━━━ SELECTED PASSAGE ━━━
Sometimes sorry isn't good enough

The pope's vague act of contrition does nothing to address the Vatican's pro-war policies.

Published March 15, 2000 10:00AM (EST)

Adult Roman Catholics with sharp
memories can recall priests and nuns of
their childhoods offering advice on
confessing sins -- "going into the box,"
as the phrase went. Be specific, be
contrite and promise to sin no more.

Of those three standards for true
repentance, Pope John Paul II, in his
March 12 plea for divine forgiveness for
sins committed by his church in the past
2,000 years, met only one. He was
contrite.

On specific sins, the pope offered the
incense of smoky generalities. Not
included in John Paul's confession were
the names of earlier sinner popes, most
now remembered only by hagiographers, or
Catholicism's public crimes that were
sanctioned by churchmen or doctrine.
Specifics were also absent from the
19,000 word document "Memory and
Reconciliation: the Church and the
Faults of the Past" that accompanied the
papal self-pardoning. "Past faults" and
"scandals of the past" cover a multitude
of undefined sins.

The pope's vagueness raises a question
-- not about past sins but about
possible current ones.

For what sins of today's church might a
pope in the year 4000 -- perhaps John
Paul XXXIV -- be begging forgiveness?
What policies of today's Vatican will be
weepingly regretted 10 or 20 centuries
from now?

Start with violence. At no time in John
Paul's papacy has he renounced the
church's just-war theory. He has never
wavered from Catholic teaching that
violence can be used to repel violence.

With some 35 wars or conflicts currently
bloodying the Earth, and with as many as
40,000 deaths a month -- mostly the poor
killing the poor with weapons made in
rich nations -- where is any statement
by the pope calling on Catholics to
refuse to cooperate in any way with
military violence? It is accepted as
normal that Catholic colleges in the
United States host ROTC programs, that
Catholic priests serve as military
chaplains, that Catholics pay federal
taxes that guarantee the Department of
Defense $700 million a day, that
Catholics work for weapons companies,
that Catholic pilots bomb people in Iraq
or Kosovo.
━━━ INFORMATION SUPPLIED ━━━
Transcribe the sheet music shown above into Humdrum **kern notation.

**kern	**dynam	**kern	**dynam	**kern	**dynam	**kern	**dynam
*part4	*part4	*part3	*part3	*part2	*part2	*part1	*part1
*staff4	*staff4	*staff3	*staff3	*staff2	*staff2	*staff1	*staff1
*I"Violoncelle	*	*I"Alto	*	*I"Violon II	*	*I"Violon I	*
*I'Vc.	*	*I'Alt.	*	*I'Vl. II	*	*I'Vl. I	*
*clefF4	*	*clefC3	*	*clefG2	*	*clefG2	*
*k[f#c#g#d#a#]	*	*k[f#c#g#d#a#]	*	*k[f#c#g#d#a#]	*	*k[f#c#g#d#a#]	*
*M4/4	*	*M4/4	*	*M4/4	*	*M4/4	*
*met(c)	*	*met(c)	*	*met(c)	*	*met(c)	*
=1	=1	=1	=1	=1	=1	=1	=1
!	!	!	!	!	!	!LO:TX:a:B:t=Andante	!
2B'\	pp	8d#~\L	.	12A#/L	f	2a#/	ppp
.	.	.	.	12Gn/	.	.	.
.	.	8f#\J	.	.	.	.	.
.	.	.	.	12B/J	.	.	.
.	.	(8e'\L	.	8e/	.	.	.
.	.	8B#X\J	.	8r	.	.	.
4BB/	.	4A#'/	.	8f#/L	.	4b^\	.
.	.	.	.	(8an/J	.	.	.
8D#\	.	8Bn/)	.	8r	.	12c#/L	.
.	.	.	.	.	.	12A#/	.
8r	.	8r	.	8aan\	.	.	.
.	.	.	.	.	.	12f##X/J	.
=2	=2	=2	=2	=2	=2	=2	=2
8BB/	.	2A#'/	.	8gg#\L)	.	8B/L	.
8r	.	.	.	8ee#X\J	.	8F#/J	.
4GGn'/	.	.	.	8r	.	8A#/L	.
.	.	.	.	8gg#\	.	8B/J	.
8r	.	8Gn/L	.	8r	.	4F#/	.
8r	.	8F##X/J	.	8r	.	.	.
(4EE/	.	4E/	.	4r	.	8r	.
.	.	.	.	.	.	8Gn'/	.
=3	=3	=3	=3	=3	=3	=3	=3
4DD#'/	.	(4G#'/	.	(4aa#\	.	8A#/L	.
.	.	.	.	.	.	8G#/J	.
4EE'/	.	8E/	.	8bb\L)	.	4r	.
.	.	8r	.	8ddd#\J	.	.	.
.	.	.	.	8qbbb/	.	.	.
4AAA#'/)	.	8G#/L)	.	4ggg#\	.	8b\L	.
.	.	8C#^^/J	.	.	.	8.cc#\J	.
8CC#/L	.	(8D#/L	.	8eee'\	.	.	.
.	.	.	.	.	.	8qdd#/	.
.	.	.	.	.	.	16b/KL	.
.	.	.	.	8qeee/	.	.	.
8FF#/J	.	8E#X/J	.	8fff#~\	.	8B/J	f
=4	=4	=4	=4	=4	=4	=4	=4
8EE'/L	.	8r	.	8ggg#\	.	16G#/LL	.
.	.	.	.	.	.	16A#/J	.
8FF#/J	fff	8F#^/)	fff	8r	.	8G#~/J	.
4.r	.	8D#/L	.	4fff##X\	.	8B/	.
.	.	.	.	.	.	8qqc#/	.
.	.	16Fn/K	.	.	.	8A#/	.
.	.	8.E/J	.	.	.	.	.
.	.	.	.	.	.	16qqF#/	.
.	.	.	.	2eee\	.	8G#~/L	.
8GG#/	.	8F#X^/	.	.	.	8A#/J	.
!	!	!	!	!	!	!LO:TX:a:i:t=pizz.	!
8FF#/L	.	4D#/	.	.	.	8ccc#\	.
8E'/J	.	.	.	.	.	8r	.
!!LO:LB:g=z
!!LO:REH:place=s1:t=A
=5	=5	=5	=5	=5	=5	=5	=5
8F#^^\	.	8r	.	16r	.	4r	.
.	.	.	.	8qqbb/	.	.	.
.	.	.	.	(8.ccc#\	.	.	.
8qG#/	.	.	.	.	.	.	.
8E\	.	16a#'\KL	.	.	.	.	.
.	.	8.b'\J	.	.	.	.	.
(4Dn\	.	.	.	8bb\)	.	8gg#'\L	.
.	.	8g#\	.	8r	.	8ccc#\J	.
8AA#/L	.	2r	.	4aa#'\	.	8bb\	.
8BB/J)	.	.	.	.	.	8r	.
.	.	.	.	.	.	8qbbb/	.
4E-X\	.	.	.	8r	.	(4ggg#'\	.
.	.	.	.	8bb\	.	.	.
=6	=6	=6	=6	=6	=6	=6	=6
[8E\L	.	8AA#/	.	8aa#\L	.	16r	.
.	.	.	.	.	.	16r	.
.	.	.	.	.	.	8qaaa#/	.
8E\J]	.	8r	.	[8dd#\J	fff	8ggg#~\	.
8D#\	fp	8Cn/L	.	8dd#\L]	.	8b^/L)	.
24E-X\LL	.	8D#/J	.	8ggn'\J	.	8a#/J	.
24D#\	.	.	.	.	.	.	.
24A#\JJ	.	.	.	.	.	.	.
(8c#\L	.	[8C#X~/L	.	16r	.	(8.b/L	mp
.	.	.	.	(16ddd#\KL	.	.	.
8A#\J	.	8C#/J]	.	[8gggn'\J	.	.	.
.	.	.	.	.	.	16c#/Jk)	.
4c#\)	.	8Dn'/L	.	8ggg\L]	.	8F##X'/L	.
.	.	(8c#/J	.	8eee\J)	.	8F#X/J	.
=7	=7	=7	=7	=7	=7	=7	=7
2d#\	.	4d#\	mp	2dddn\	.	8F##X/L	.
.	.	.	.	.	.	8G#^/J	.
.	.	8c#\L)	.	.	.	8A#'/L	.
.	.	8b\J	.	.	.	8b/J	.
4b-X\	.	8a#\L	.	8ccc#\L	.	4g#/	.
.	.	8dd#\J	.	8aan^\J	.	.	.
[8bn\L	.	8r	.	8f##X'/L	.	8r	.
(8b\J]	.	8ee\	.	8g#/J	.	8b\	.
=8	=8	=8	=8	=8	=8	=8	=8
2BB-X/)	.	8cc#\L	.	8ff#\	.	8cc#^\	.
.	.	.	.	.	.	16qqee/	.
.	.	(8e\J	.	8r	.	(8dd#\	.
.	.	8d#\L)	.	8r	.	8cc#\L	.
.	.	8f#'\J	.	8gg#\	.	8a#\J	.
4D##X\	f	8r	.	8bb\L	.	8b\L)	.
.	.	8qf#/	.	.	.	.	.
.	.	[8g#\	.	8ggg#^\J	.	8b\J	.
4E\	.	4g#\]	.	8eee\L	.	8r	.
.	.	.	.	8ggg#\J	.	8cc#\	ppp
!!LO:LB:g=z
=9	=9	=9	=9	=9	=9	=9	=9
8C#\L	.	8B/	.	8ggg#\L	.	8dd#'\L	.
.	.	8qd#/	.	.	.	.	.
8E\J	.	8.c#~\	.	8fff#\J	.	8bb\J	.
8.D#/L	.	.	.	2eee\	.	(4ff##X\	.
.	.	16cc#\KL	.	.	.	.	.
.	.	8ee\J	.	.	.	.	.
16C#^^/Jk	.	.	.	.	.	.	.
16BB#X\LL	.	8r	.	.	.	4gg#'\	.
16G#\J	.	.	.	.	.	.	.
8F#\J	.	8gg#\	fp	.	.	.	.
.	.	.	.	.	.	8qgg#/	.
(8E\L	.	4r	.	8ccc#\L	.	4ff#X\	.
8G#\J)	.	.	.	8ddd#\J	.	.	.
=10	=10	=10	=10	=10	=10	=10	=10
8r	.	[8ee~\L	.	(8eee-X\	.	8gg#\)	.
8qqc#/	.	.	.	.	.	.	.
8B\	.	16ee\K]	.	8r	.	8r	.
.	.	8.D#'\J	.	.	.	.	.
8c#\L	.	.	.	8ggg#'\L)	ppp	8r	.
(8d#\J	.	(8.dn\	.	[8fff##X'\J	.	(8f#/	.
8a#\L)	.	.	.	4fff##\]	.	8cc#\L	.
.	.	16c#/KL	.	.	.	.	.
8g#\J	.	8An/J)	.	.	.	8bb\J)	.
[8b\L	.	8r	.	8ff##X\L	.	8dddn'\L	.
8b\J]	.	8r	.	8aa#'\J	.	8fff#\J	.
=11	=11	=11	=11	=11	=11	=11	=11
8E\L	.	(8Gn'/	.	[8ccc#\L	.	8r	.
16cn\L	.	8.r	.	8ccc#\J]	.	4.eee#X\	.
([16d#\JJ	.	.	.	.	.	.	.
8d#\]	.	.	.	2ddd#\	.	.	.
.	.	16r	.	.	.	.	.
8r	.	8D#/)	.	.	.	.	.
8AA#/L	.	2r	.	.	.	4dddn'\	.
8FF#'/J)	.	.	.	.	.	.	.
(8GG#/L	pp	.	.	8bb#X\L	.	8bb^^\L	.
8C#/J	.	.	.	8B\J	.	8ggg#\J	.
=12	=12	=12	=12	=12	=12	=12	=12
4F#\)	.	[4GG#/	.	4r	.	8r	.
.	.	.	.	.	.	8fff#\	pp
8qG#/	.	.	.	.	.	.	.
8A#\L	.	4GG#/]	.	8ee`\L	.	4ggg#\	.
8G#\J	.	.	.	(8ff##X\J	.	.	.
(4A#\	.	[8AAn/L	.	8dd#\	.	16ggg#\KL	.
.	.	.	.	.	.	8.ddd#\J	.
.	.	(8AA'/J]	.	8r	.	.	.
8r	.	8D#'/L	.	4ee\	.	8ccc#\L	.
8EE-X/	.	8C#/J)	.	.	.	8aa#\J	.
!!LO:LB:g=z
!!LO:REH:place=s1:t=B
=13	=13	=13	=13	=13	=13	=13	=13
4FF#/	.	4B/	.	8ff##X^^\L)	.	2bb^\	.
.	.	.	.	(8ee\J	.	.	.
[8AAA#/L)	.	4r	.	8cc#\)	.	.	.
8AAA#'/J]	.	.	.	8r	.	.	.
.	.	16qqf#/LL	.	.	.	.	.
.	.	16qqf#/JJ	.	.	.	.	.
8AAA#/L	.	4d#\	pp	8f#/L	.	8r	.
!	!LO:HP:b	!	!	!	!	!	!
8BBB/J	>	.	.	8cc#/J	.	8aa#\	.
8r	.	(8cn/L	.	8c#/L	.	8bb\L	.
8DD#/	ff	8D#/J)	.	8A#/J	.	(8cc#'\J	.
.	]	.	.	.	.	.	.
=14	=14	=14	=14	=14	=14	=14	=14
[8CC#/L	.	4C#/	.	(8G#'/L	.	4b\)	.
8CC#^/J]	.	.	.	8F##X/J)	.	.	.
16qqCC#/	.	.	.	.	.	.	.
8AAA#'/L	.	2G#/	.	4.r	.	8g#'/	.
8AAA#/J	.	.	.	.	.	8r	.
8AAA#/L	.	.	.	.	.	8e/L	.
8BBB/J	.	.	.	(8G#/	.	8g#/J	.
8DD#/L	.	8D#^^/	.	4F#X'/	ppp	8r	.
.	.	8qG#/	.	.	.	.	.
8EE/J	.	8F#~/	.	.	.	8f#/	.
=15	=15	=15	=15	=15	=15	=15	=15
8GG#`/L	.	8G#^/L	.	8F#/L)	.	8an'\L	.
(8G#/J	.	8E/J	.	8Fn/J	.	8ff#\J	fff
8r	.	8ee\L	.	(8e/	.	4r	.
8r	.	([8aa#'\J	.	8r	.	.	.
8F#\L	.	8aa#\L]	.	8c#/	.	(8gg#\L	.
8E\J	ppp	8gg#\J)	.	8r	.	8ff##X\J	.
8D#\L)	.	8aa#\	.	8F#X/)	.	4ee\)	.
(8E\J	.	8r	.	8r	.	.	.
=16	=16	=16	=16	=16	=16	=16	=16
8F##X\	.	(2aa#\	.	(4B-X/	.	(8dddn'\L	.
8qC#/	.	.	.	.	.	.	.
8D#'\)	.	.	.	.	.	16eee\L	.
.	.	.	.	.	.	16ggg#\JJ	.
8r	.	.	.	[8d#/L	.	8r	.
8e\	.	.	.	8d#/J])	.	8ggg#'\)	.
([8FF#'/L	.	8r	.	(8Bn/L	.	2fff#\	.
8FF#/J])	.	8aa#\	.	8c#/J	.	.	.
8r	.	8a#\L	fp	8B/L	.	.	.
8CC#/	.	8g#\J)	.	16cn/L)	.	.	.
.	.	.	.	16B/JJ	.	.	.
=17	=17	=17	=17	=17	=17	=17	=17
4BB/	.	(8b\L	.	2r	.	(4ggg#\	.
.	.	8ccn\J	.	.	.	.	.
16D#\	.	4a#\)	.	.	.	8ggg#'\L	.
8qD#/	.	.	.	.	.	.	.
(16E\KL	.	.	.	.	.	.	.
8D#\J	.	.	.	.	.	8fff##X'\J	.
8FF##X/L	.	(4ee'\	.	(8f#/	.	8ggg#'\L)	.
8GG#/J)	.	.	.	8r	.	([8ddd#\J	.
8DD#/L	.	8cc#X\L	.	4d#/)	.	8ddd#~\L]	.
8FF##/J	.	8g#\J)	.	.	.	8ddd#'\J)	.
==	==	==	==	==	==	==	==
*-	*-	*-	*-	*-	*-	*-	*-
━━━
REQUIRED WORK:
**A.** In the column on the pope's apology, which of the three standards for true repentance did John Paul II meet?
**B.** Pick up the column on the pope's apology after its last sentence and carry it forward.

REPLIES:
**A.** He was contrite.

**B.**
Catholics who reject church teaching on
the just war can expect no support from
John Paul. In the early 1980s,
Archbishop Raymond Hunthausen of Seattle
refused to pay that portion of his
federal income taxes -- about 50 percent
-- that went to the Pentagon. He
received no personal or moral support
from the Vatican.

The opposite message came through. Near
the time of the Hunthausen war tax
revolt -- which philosophically aligned
him with many members of the three
traditional peace churches, the
Mennonites, Quakers and Church of the
Brethren -- John Paul was appointing
John O'Connor the archbishop of New York
and, soon after, consecrating him a
cardinal. O'Connor had been a Navy
chaplain, rising to the rank of rear
admiral, during the Vietnam War.
Hawkish, he wrote a 1968 book stoutly
supporting U.S. military policies in
Southeast Asia. At the time of
O'Connor's appointment to the nation's
richest diocese, the pope was widely
reported to have said, "I want a man
just like me in New York."

During World War II, Catholic bishops in
both France and Germany were claiming
that their side was waging a just war.
In June 1982, the pope visited
Argentina, a nation then at war with
Britain. The Argentine clergy supported
their government's warmaking. On
arriving at the Buenos Aires airport,
they and the junta's generals piously
surrounded John Paul, with banners in
the background saying "Holy Father,
bless our just war" and "May God defend
our cause because we defend His."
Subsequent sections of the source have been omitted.